Cross-Modal Retrieval: A Systematic Review of Methods and Future Directions

1Tongji University, 2Shandong Normal University, 3University of Technology Sydney, 4University of Electronic Science and Technology of China, 5Harbin Institute of Technology, Shenzhen

Abstract

With the exponential surge in diverse multi-modal data, traditional uni-modal retrieval methods struggle to meet the needs of users seeking access to data across various modalities. To address this, cross-modal retrieval has emerged, enabling interaction across modalities, facilitating semantic matching, and leveraging complementarity and consistency between different modal data. Although prior literature has reviewed the field of cross-modal retrieval, it suffers from numerous deficiencies in terms of timeliness, taxonomy, and comprehensiveness. This project conducts a comprehensive review of cross-modal retrieval's evolution, spanning from shallow statistical analysis techniques to vision-language pre-training models. Commencing with a comprehensive taxonomy grounded in machine learning paradigms, mechanisms, and models, the project delves deeply into the principles and architectures underpinning existing cross-modal retrieval methods. Furthermore, it offers an overview of widely-used benchmarks, metrics, and performances. Lastly, the project probes the prospects and challenges that confront contemporary cross-modal retrieval, while engaging in a discourse on potential directions for further progress in the field.

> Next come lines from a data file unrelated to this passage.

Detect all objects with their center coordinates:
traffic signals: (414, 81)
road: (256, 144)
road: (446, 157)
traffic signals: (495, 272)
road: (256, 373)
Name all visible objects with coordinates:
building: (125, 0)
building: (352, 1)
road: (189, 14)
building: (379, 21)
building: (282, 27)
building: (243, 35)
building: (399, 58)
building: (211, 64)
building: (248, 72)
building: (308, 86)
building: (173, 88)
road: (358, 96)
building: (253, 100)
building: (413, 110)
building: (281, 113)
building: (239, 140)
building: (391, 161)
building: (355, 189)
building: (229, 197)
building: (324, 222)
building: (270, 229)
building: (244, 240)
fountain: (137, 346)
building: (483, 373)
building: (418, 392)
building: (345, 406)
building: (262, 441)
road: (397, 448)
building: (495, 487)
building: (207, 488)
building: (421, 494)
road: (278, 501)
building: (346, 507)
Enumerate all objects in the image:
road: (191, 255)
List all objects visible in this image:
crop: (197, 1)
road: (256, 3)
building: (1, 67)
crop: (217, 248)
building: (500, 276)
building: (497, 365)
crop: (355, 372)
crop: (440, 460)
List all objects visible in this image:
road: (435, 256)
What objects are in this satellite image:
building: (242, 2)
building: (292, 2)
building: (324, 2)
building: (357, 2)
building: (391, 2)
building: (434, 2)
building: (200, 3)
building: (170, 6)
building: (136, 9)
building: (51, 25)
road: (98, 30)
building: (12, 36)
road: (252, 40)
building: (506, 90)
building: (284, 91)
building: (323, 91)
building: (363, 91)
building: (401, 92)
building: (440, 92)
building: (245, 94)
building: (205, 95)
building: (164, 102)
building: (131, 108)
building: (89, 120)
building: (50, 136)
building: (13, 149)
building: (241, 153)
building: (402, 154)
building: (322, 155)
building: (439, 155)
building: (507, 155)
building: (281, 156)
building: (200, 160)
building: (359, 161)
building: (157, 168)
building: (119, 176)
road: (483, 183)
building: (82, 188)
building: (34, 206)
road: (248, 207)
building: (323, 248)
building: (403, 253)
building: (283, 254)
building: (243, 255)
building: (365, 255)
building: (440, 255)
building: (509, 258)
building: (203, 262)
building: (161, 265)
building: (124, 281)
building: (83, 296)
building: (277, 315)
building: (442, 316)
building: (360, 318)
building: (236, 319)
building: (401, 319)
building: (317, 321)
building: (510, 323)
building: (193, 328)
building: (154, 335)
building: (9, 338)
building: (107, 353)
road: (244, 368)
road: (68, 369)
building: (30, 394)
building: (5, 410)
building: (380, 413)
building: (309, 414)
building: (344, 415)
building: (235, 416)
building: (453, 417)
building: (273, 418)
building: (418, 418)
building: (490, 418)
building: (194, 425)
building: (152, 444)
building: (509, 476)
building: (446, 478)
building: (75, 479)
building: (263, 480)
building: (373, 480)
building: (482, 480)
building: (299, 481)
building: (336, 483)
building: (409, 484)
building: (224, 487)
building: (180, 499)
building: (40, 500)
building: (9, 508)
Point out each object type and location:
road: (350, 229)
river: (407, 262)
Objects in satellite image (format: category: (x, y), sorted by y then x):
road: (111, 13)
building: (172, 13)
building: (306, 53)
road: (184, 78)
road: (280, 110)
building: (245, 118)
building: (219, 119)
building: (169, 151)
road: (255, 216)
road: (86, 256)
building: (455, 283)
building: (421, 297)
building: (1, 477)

Illustration of cross-modal retrieval.

1    Multi-Modal Data

1.1    The heterogeneous gap of multi-modal data

Cross-modal retrieval stands as a pivotal domain within multi-media retrieval, poised with immense potential in the realm of artificial intelligence. Its purpose is to glean semantically pertinent information from disparate modalities, leveraging given modal cues like text, image, or video. Nonetheless, the landscape of cross-modal retrieval is rugged, the paramount among which is gauging content affinity amidst heterogeneous modal data—a conundrum often dubbed the heterogeneous modality gap.

Diagram of heterogeneous modality gap.

1.2    The distinct challenges across heterogeneous modalities

As cross-modal retrieval has advanced, it now extends beyond traditional text-image retrieval to encompass a broader array of data modalities and retrieval tasks. We explore the unique challenges associated with these modalities, offering insights into the specific techniques and architectures designed to handle the complexities of each combination.

Diagram of distinct challenges across heterogeneous modalities.

2    Text-Image Cross-Modal Retrieval

Current cross-modal retrieval methods are categorized into five overarching categories: unsupervised real-value retrieval, supervised real-value retrieval, unsupervised hashing retrieval, supervised hashing retrieval, and cross-modal retrieval under special scenarios. Each of these overarching categories is subdivided based on specific technical architectures or scenarios:

A compilation of representative text-image cross-modal retrieval methods. Above, CNN-RNN stands for convolutional neural network and recurrent neural network, GAN stands for generative adversarial network, GNN stands for graph neural network, VLP model stands for vision-language pre-training model, and CMG model stands for cross-modal generation model.

2.1    Unsupervised real-value retrieval

Unsupervised real-value retrieval aims to leverage the co-occurrence of multi-modal data, such as text and images appearing together, to capture their semantic correlation. Depending on the retrieval objectives, it can be categorized into two types: category-semantic cross-modal retrieval and image-text matching.
1) Category-semantic cross-modal retrieval is subdivided into canonical correlation analysis methods, topic learning methods, and self-reconstructing learning methods;
2) Image-text matching is subdivided into CNN-RNN methods, GNN methods, Transformer methods, VLP model methods, and CMG model methods.

The evolutionary tree of representative unsupervised real-value retrieval methods.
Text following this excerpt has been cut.